The opening weekend of the Right Here Showcase offered more questions than answers. The event, which promotes Minnesota's midcareer performing artists, fosters experimentation. But the works presented by Penelope Freeh and Melissa Birch on Friday night felt unfinished, as if the creators are still deciding which direction to follow.

Both Freeh and Birch took on interesting subject matter. Freeh's "Helioscope," created, directed and choreographed in collaboration with Donna Schoenherr, draws upon the stop-motion images of 19th-century photographer Eadweard Muybridge. The work has a sepia-toned quality to it, as if the scenes were torn from the pages of an old album.
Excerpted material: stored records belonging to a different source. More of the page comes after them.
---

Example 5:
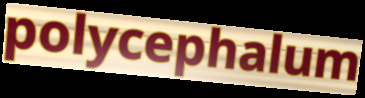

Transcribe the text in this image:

polycephalum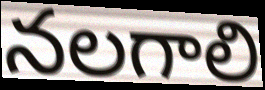
నలగాలి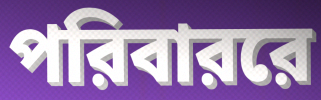
পরিবাররেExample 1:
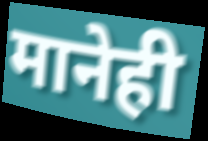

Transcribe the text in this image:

मानेही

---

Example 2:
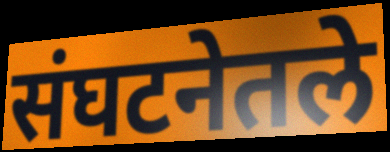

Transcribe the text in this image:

संघटनेतले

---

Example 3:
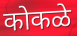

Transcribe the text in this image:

कोकळे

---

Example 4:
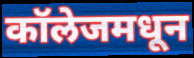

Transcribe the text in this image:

कॉलेजमधून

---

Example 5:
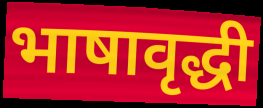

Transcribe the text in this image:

भाषावृद्धीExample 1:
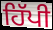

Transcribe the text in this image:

ਹਿੱਪੀ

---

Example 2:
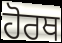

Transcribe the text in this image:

ਹੋਰਥ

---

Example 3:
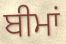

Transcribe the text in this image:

Freeh and Schoenherr summon past longing in their dancing. Their personas are from literary limbo — Freeh darts like a searcher for meaning while Schoenherr sways with a more ghostly, Miss Havisham quality. There is real promise for future development here, but the pacing of the work is too cautious. It seems like there is an attempt to reproduce the stop-motion quality onstage, but the energy ends up constrained. The same holds true when the "cloud corps" dances — the force of their concentration undermines potential for a lighter dreamlike quality.
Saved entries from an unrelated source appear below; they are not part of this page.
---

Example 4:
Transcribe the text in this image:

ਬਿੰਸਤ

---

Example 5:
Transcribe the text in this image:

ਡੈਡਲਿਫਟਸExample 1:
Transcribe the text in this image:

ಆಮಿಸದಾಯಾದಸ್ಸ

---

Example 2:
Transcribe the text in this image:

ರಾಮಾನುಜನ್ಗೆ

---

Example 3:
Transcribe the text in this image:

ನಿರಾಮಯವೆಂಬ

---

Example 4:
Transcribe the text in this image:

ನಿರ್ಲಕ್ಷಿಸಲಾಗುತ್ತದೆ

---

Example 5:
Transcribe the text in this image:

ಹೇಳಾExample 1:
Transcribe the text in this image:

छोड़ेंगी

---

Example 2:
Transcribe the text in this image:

Birch's "Who Moved My Child" is billed as a preview, which may explain the unfinished quality of the work. The movement theater piece, written by Birch (who also performs in it), has codirection and sound design by Sharon Picasso as well as choreography from Deborah Jinza Thayer.

The subject matter builds on the fever dream that is female adolescence, with all of the potential within for play as well as aggression. Birch, a maternal figure among a cast of six younger women, is a master wordsmith — her clipped words warn us: "I see your chaos and I raise you chaos." Thayer's choreography is built upon pent-up feelings that bounce poignantly between violence and restraint.

The work follows one train of thought and repeats it again at a different speed. The quality of being dropped into the midst of something happening is intriguing — but at the end it feels like the bottom drops out with no resolution. Not that there has to be a pat answer, just something more substantial. Birch has built a sturdy foundation — now to see what comes next.

The Right Here Showcase returns Friday with new works from Megan Mayer and Craig Harris.

Caroline Palmer is a Minneapolis writer.